Sunday, April 09, 2006

Not Recognizing the invisibility of the Real

After finishing his doctorate my father accepted a six month position with the United Nations Development Program in New York City – a decision that routed us to Flushing, Queens instead of back to Pakistan. In the middle of a dozen or so 20 story apartment buildings was a playing area where the boys’ hierarchy was acted out. At the top was Donald, the son of an airline pilot, whose hero was General George Armstrong Custer. Surprisingly, I was not at the bottom, at least not immediately. That position was occupied by A, who, while being many inches taller and many pounds heavier than me, had been branded a coward prior to my arrival on Kessena Boulevard. The rest of the boys – Polish, Czech, Italian – mocked A for suffering his position below me.
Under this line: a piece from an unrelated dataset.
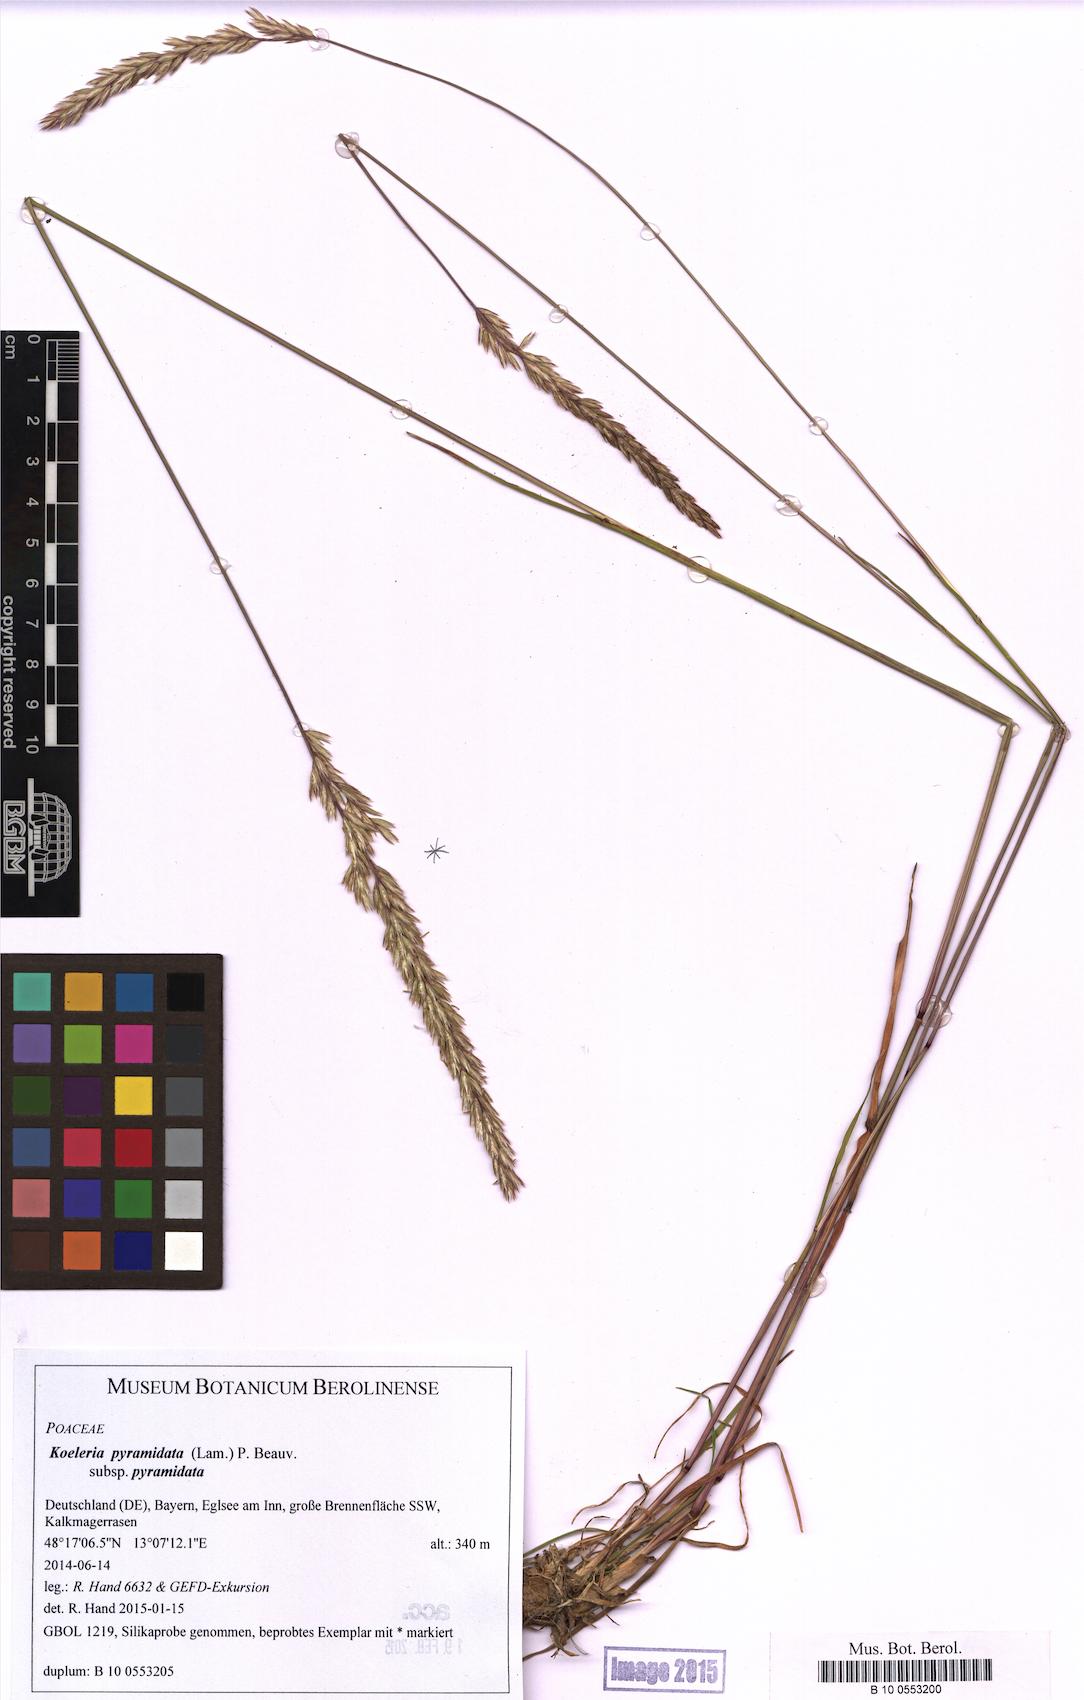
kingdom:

When one day the older boys outside our group realized this disorder in rank, they placed A in an impossible situation. Either he would have to fight me or endure their beating. I seemed to have no say in this, carried as I was by flows that seemed to me as incomprehensible as they were inevitable. As I struggled inside another circle, the fight itself was again inconclusive. Then A stepped back five feet and spit in my direction bellowing, "Anyway, you are nothing but a filthy Pakistani." My symmetrical response required no thought whatsoever, "Oh yeah, and you are nothing but a filthy American." And then came what I have come to see as a kind of Mobius twist. With rising posture he gloated, "Damn right I am an American, and proud of it." Laughter and snickering from the boys, silence from me. I stood there, befuddled. I had fought to a draw, the circle had not closed in on me, and still I had lost. Badly. Decades later I still want to account for his effortless comeback and for my frozen speechlessness.